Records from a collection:
━━━━━━━━━━━━━━━━
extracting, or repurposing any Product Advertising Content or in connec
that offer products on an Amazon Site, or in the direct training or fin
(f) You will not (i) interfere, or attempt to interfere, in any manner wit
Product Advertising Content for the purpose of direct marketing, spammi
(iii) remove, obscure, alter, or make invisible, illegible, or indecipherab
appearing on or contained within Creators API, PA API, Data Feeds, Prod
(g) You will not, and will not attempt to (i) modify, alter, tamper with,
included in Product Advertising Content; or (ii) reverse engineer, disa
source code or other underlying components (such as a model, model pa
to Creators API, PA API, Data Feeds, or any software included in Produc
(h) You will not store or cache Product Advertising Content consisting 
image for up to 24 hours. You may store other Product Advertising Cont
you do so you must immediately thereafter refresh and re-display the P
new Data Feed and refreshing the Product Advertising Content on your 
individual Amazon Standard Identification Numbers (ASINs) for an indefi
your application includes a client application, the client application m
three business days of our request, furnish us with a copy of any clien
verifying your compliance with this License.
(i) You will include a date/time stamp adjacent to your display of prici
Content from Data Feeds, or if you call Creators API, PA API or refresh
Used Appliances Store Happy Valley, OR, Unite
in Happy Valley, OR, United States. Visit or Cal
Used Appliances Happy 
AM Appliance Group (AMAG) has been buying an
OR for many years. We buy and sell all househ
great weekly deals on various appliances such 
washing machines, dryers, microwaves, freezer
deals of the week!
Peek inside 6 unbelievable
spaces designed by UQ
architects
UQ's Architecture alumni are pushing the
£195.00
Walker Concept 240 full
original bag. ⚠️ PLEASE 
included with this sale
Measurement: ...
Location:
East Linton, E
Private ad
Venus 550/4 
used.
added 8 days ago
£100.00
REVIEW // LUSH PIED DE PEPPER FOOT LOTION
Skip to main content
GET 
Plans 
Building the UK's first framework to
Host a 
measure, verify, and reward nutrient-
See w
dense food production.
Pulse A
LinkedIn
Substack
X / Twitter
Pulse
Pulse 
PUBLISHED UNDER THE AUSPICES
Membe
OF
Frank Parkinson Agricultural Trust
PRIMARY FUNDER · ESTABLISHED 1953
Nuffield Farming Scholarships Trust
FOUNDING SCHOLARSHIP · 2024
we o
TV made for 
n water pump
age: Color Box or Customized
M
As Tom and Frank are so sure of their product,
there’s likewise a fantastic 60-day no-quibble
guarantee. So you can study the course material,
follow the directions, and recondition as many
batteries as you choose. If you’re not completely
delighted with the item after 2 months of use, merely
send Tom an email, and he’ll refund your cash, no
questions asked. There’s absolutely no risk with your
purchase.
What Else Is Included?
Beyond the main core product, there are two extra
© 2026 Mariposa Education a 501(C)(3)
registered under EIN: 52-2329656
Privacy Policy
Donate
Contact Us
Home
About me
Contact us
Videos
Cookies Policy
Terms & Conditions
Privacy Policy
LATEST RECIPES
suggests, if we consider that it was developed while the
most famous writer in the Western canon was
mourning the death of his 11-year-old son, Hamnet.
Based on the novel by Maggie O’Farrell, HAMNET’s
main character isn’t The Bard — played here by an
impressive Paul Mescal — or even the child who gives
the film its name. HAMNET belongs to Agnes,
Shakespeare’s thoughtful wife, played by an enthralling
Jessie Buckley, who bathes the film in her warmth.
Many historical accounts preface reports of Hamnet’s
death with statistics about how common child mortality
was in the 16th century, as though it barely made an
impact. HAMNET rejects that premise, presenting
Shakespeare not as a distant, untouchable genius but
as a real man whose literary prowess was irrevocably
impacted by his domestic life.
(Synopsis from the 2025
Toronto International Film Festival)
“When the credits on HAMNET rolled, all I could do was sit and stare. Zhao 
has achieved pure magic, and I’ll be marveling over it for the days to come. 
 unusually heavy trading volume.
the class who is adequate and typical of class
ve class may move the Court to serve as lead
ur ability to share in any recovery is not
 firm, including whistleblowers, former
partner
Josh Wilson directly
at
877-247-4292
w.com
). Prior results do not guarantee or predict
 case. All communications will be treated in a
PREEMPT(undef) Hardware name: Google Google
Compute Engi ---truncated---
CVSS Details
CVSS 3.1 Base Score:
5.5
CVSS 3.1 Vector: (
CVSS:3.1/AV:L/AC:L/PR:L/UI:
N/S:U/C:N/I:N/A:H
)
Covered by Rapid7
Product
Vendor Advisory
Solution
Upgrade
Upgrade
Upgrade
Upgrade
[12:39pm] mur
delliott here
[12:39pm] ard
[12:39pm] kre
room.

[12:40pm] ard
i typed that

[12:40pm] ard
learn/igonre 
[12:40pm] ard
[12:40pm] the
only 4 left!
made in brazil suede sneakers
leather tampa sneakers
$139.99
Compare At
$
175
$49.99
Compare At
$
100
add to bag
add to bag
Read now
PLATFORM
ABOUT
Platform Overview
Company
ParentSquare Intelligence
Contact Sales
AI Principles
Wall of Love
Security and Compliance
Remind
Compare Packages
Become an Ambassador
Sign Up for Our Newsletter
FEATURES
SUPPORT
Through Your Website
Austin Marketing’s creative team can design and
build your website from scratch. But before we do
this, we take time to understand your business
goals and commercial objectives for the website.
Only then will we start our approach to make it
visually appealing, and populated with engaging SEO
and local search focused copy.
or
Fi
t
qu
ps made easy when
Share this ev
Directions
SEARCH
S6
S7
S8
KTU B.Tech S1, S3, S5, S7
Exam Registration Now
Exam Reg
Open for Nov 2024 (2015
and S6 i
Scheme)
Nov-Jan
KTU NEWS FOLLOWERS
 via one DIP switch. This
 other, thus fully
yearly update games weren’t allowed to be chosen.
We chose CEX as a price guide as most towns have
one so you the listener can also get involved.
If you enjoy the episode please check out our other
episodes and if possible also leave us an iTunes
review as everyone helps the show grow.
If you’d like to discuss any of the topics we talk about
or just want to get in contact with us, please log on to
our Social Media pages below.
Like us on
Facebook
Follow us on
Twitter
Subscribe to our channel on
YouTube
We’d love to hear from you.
━━━━━━━━━━━━━━━━
Task to complete
Above are the entries. Copy exactly the part that opens with the line containing "delighted with the" and closes with the line containing "main character isn’t", and no more.

Solution to this problem
delighted with the item after 2 months of use, merely
send Tom an email, and he’ll refund your cash, no
questions asked. There’s absolutely no risk with your
purchase.
What Else Is Included?
Beyond the main core product, there are two extra
© 2026 Mariposa Education a 501(C)(3)
registered under EIN: 52-2329656
Privacy Policy
Donate
Contact Us
Home
About me
Contact us
Videos
Cookies Policy
Terms & Conditions
Privacy Policy
LATEST RECIPES
suggests, if we consider that it was developed while the
most famous writer in the Western canon was
mourning the death of his 11-year-old son, Hamnet.
Based on the novel by Maggie O’Farrell, HAMNET’s
main character isn’t The Bard — played here by an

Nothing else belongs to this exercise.